Review: The James Plays at Sheffield Lyceum
In The James Plays, Rona Munro's trilogy about James I, II and III of Scotland, an enormous sword dominates the set, dwarfing the actors.
Some of the audience sit on the stage, in circular rows, giving this touring production an intimacy remarkable for such a large theatre as Sheffield Lyceum.
The three plays are self-contained, but the combined effect is wonderfully resonant. The language is contemporary Scots, so that the presentation of 15th century history feels relevant to the present.
In The Key Will Keep the Lock, James I struggles to assert his power; while his love for his wife, Joan, is corroded by her fear of the dangers of their life.
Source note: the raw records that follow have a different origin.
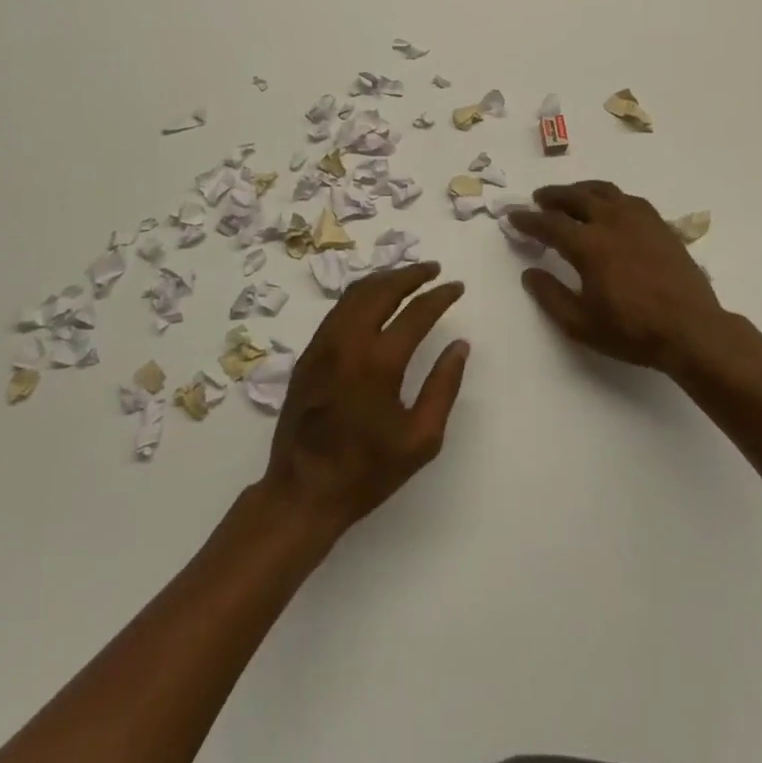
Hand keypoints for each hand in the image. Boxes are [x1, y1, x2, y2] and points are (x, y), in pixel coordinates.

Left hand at [261, 262, 469, 536]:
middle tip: (433, 269)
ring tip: (407, 278)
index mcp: (378, 362)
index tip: (457, 287)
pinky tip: (375, 301)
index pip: (416, 312)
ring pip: (355, 294)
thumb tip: (459, 345)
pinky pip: (338, 310)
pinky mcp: (308, 354)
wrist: (302, 492)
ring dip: (384, 280)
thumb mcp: (421, 439)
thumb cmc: (367, 471)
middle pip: (381, 289)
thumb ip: (444, 386)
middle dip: (410, 274)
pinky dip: (362, 295)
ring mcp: (323, 344)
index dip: (440, 296)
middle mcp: (348, 342)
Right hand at [511, 182, 735, 376]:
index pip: (549, 223)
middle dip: (553, 196)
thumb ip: (550, 296)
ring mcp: (639, 219)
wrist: (692, 330)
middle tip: (539, 199)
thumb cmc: (632, 331)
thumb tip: (530, 273)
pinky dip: (609, 197)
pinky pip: (628, 199)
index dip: (528, 219)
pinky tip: (609, 207)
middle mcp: (612, 221)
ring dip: (581, 190)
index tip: (513, 216)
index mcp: (589, 244)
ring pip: (604, 191)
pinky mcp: (659, 224)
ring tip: (570, 196)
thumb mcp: (581, 324)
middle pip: (576, 197)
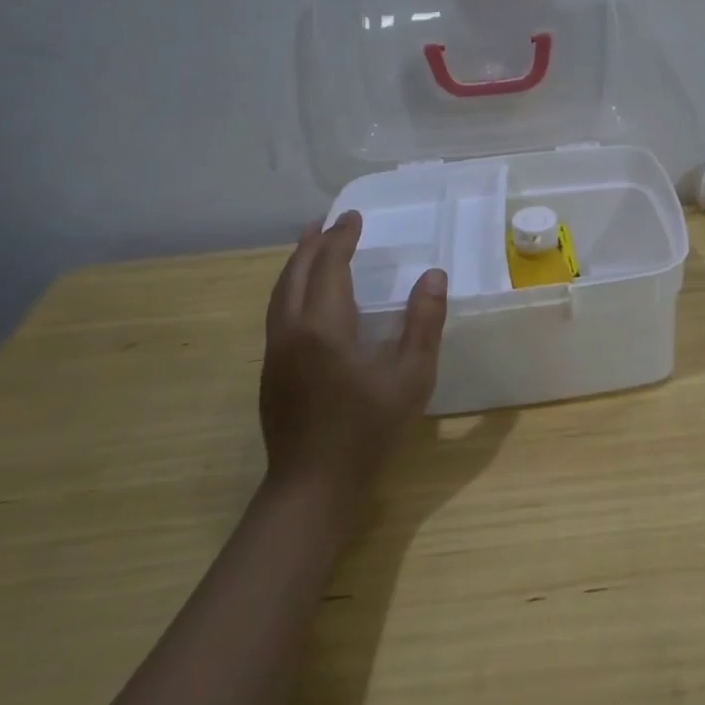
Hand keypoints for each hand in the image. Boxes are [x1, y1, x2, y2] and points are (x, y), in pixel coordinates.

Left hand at [259, 211, 447, 491]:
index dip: (341, 238)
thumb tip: (433, 275)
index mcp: (323, 326)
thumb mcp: (410, 376)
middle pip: (295, 273)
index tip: (354, 217)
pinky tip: (304, 298)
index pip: (328, 266)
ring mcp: (275, 353)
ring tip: (310, 246)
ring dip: (296, 264)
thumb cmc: (367, 430)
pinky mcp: (271, 372)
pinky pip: (278, 313)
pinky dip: (291, 289)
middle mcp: (290, 331)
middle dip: (312, 244)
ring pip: (280, 293)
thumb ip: (423, 322)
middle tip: (330, 222)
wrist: (312, 486)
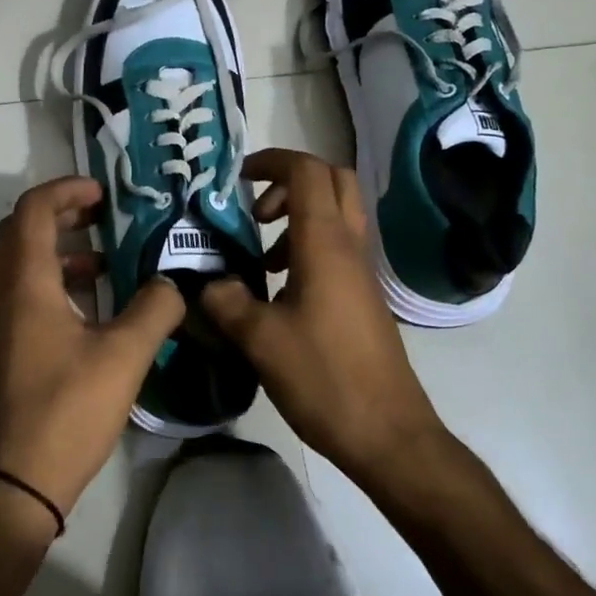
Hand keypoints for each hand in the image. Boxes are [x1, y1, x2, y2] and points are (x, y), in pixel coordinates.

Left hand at [0, 176, 185, 521]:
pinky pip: (28, 291)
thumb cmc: (69, 409)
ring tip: (108, 257)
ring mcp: (2, 321)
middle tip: (104, 213)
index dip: (65, 189)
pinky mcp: (9, 345)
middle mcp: (5, 294)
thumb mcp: (124, 355)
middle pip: (22, 230)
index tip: (103, 192)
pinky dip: (58, 279)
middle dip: (62, 211)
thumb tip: (174, 282)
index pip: (32, 210)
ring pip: (24, 261)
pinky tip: (97, 303)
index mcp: (26, 284)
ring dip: (62, 247)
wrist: (19, 480)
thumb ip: (155, 308)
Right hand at [201, 149, 447, 486]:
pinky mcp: (362, 296)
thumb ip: (225, 301)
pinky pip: (336, 247)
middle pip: (332, 180)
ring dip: (297, 216)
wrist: (388, 434)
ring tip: (260, 254)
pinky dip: (307, 246)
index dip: (271, 161)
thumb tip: (206, 283)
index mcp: (325, 243)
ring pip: (336, 214)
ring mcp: (361, 271)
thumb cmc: (324, 378)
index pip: (306, 171)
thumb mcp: (260, 340)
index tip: (236, 178)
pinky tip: (278, 289)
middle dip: (289, 181)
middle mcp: (349, 246)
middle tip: (255, 209)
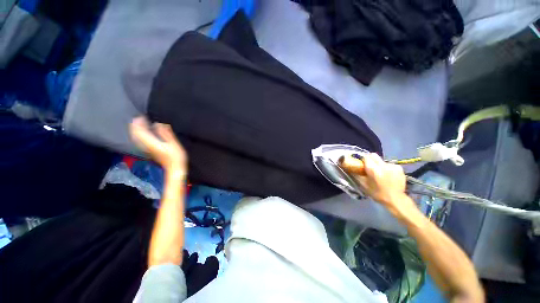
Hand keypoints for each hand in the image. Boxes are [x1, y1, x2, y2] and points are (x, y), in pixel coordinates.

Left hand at [130, 116, 186, 173]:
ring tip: (140, 124)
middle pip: (135, 134)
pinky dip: (139, 135)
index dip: (139, 122)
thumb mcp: (174, 143)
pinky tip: (144, 133)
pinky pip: (140, 141)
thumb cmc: (176, 156)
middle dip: (135, 125)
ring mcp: (146, 149)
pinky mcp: (149, 151)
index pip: (139, 131)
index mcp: (151, 143)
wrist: (174, 168)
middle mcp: (145, 145)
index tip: (142, 116)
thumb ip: (165, 133)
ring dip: (136, 130)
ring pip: (136, 138)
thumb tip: (158, 123)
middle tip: (139, 118)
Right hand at [340, 153, 411, 211]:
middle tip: (369, 167)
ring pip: (381, 160)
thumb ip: (357, 175)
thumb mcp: (364, 185)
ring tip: (380, 173)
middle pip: (374, 155)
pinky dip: (387, 168)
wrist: (396, 199)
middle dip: (370, 159)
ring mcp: (392, 166)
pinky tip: (388, 175)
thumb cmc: (377, 193)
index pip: (366, 157)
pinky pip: (389, 164)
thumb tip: (351, 168)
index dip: (362, 160)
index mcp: (373, 169)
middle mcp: (383, 165)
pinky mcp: (399, 168)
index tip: (361, 164)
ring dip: (379, 164)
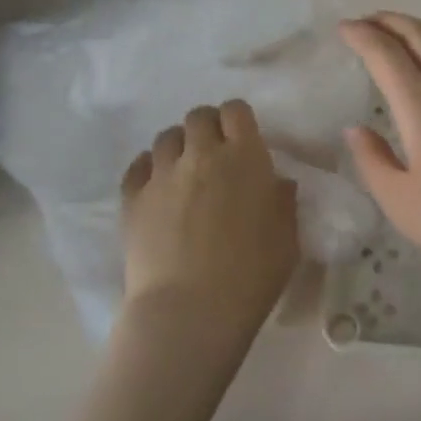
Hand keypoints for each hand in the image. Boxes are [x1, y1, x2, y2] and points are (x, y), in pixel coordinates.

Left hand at [119, 101, 298, 342]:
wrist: (190, 310)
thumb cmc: (251, 275)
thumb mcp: (287, 238)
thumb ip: (283, 202)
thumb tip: (277, 183)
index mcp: (244, 157)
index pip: (236, 111)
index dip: (238, 119)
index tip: (242, 136)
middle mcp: (201, 154)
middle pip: (198, 116)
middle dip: (208, 127)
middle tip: (214, 152)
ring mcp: (162, 174)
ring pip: (166, 136)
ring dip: (179, 146)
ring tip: (184, 170)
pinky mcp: (132, 198)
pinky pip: (138, 166)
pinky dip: (148, 168)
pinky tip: (157, 187)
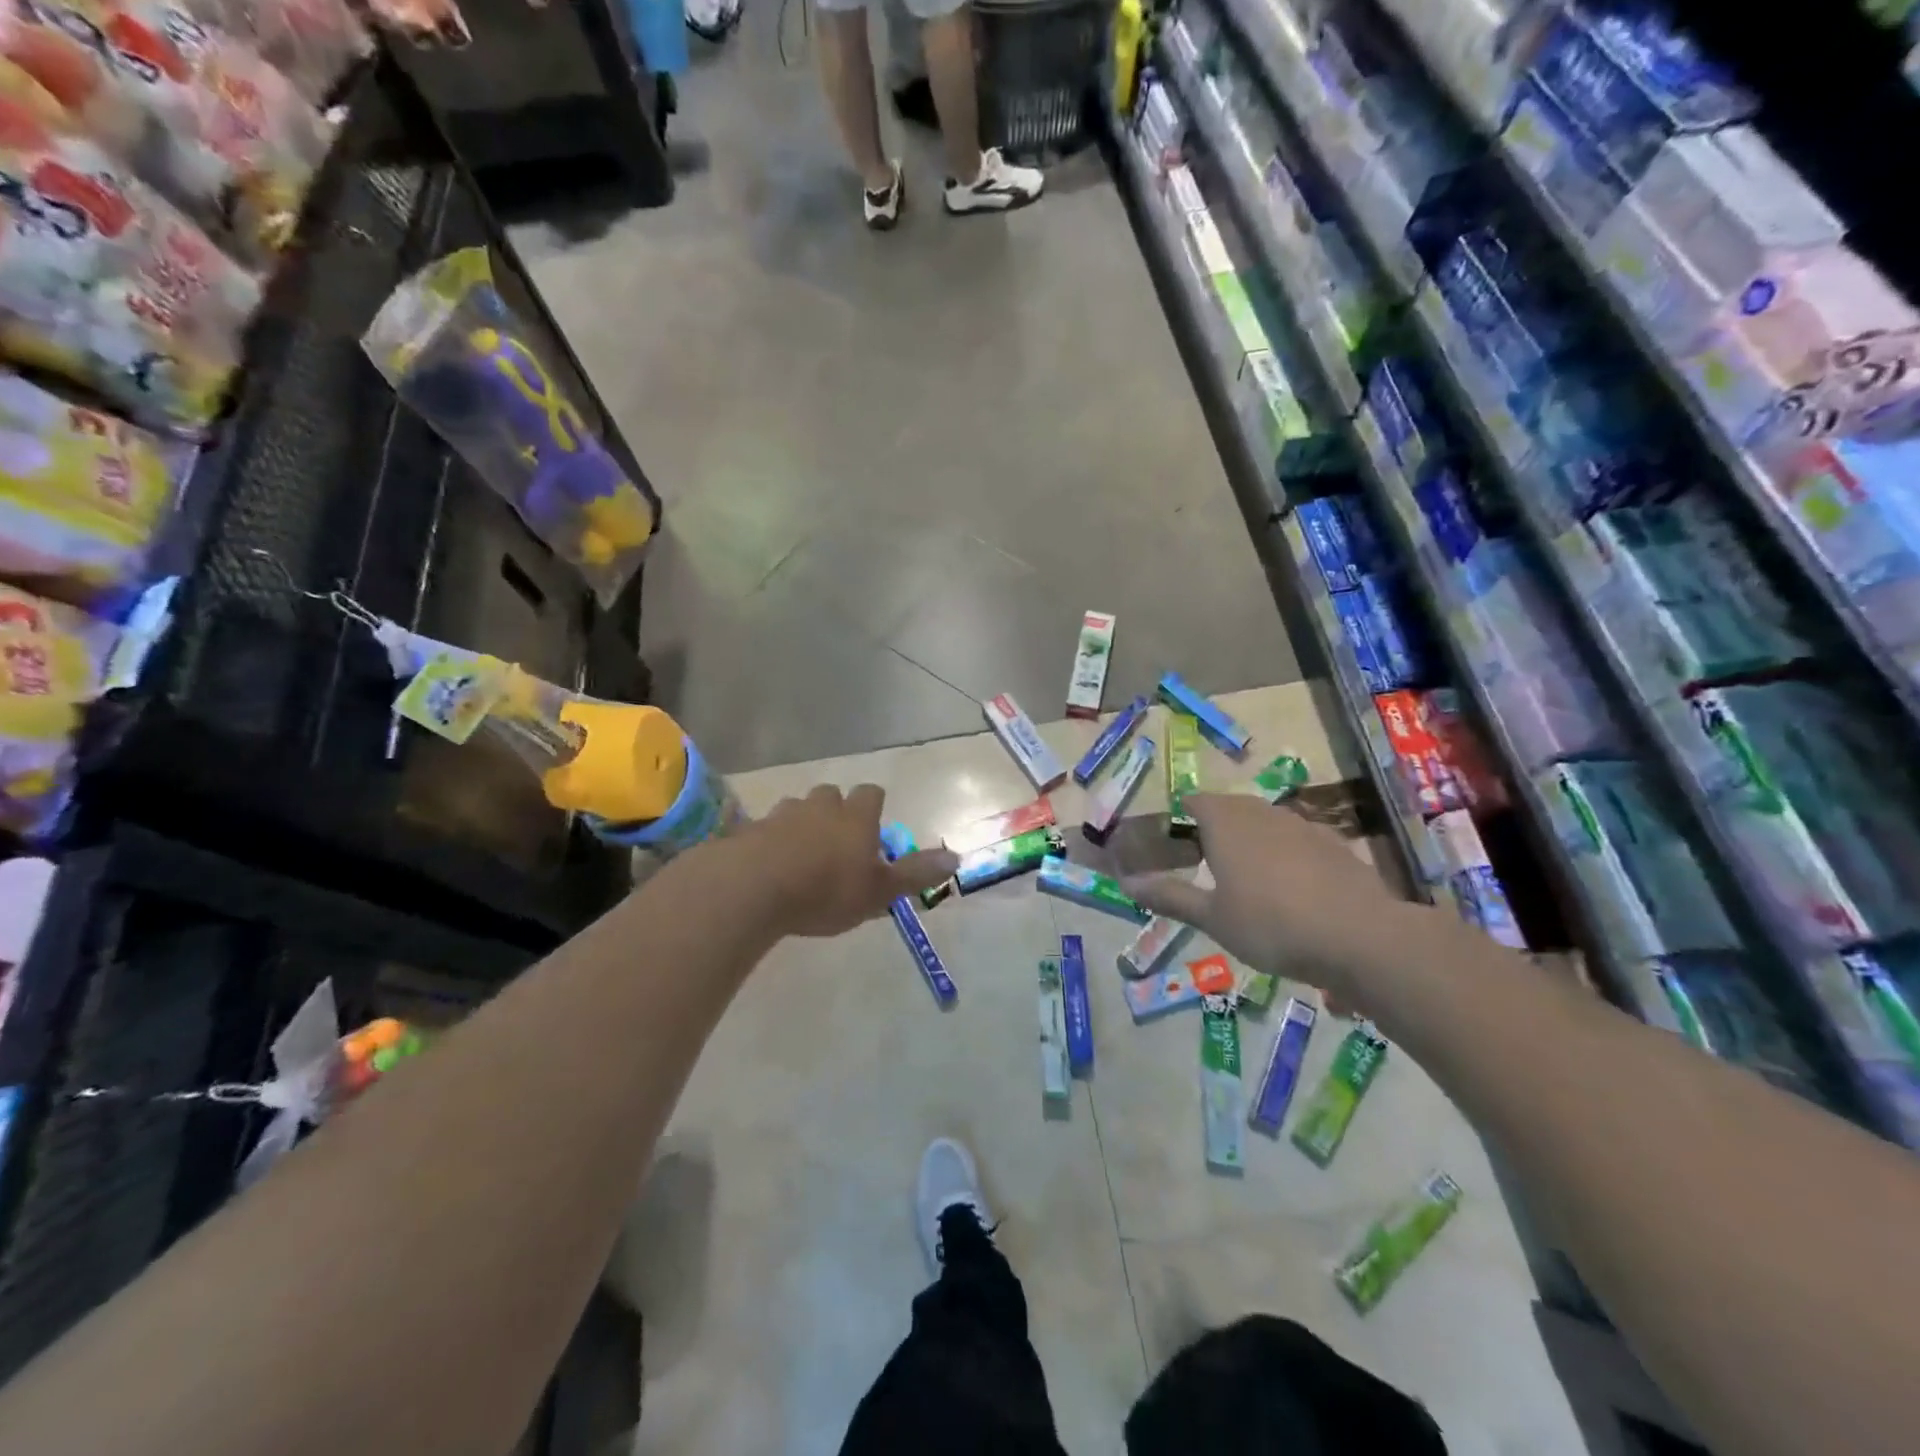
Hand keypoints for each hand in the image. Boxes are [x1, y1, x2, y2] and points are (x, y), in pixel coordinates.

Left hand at [745, 784, 956, 938]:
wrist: (753, 888)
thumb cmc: (826, 890)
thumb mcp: (879, 890)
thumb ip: (915, 874)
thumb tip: (957, 858)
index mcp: (856, 816)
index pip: (871, 793)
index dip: (874, 806)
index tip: (873, 826)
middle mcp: (821, 806)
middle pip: (831, 794)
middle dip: (835, 810)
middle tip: (837, 840)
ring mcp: (782, 814)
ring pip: (797, 808)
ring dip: (802, 823)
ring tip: (801, 853)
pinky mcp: (750, 830)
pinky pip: (765, 829)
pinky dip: (770, 840)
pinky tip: (769, 864)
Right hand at [1122, 794, 1423, 1008]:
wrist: (1362, 938)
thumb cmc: (1272, 925)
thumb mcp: (1212, 918)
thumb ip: (1169, 897)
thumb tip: (1127, 883)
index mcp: (1226, 822)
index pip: (1193, 802)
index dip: (1177, 819)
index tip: (1170, 846)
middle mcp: (1262, 813)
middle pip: (1228, 808)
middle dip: (1212, 829)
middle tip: (1201, 865)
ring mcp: (1303, 826)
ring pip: (1264, 822)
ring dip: (1248, 841)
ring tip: (1243, 879)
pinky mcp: (1334, 845)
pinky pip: (1296, 840)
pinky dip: (1283, 855)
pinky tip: (1289, 889)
In Day of the Innocents, the events are seen through the eyes of James II, a vulnerable child who keeps trying to escape from the nightmare of reality by hiding in a trunk.
In The True Mirror, James III, vain, artistic, fickle, fails to manage the kingdom. His wife, Margaret, is much better equipped to rule.
In many of the scenes the perspective of the female characters is crucial. The presence of women is one of the strengths of these plays – a corrective to more traditional accounts. Public and private themes are intertwined. The conventions of masculinity are questioned. Relationships between fathers, sons, brothers and friends are examined with insight and humour. But the central concern is national identity. What makes us who we are? The trilogy is a contribution to current debates, relevant to Scotland, but also beyond.
The James Plays tour to Theatre Royal, Nottingham, on June 11 and 12.